Он пошел к старостиной избе; жена — за ним. Тут уж не оставалось ни малейшего сомнения и никакой, надежды. Им, признаться, до последней минуты думалось: «Не вранье ли?»… Теперь уж, конечно, стало не до работы; некогда копны класть да сено убирать…

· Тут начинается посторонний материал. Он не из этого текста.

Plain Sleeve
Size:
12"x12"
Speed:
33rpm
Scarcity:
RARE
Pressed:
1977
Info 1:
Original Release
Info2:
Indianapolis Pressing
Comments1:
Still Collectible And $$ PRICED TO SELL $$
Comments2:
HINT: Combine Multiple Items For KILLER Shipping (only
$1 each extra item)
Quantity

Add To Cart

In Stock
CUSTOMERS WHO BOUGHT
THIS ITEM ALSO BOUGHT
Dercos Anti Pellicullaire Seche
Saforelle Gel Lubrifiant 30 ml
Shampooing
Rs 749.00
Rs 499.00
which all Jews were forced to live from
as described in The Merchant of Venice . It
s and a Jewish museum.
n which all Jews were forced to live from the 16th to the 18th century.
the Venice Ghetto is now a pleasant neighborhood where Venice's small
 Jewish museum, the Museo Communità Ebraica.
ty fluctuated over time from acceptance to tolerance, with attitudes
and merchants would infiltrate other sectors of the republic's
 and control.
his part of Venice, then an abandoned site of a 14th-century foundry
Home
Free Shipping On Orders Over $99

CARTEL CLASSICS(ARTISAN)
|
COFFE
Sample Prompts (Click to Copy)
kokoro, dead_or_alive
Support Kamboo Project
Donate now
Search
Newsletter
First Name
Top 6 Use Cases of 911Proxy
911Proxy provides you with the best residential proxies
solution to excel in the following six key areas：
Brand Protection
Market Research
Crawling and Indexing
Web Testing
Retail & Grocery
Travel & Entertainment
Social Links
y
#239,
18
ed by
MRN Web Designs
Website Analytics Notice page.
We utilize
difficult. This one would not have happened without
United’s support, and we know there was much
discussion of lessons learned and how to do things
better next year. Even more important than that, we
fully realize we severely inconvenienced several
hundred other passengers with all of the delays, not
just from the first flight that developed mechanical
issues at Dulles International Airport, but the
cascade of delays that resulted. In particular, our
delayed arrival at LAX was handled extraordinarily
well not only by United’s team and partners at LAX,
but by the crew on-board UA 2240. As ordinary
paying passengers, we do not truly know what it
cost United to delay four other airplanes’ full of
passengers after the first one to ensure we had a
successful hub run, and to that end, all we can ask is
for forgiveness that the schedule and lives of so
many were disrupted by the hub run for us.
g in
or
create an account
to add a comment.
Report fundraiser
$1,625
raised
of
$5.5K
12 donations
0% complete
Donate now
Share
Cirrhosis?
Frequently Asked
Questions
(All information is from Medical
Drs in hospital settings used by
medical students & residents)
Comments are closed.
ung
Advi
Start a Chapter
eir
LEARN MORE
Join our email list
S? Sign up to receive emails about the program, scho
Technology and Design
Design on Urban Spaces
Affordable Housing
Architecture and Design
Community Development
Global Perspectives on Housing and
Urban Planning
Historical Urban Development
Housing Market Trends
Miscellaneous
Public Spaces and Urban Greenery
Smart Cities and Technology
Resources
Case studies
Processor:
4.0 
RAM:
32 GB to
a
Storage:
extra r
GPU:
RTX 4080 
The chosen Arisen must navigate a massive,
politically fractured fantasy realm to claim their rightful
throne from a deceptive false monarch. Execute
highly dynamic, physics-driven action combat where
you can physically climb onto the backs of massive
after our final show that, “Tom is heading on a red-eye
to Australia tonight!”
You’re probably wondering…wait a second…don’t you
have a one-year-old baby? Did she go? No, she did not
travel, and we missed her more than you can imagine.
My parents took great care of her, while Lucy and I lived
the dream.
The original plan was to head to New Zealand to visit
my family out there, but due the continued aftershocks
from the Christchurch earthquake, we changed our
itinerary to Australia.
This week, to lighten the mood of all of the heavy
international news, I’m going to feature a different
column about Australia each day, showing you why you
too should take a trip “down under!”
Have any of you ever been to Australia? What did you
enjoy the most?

— Ты домой ступай! А я — сейчас… — молвил Яков жене.
Значит — «правда»…
С тихим, надрывающимся плачем шла Марфуша по деревенской улице, ничего не видя, ни на что не глядя и спотыкаясь, точно пьяная. Горе одурманило ее… Слезы застилали ей глаза, текли по загорелым щекам, падали куда попало — наземь, на руку, на волосы спящего малютки. Непригляден, холоден показался ей теперь сквозь слезы этот красный догорающий вечер. «Господи! Что с нами будет? Что будет?!» — шептали ее побелевшие губы, а сердечушко кровью обливалось… Пришла она в избу, тяжело опустилась на лавку, да так и замерла. Ни одного ясного чувства, никакой ясной мысли не пробуждалось в ней. Жгучею, нестерпимою болью всю ее охватывало… Одно лишь с убийственною ясностью стояло перед нею, как дикий кошмар: «На войну
Заплакал ребенок… Марфуша машинально, по привычке, расстегнула рубаху и прижала к себе ребенка. А у самой глухие рыдания так и рвутся из груди; сердечушко ноет болит, словно кто-нибудь железными щипцами зажимает его. И плачет она, наклонившись над Пашуткой, и кропя; Пашуткину голову ее горячие слезы. Уже смокли от слез его светлые волосики. А он и не чует, что мать с горя убивается он — знай себе — тянет свою соску…
А Яков зашел в питейный и купил косушку.
— Что ж делать! Надо, брат, послужить… — отозвался он, встряхивая волосами, когда целовальник выразил ему свое сожаление. — На то, брат, и солдат, чтобы воевать…
Он кашлянул, выпил тут же залпом половину косушки, а остальные старательно заткнул пробкой и скляницу пихнул за пазуху.
— Только знатьё — не жениться бы! — со вздохом про шептал он, выходя на улицу и торопливо проводя рукой по глазам.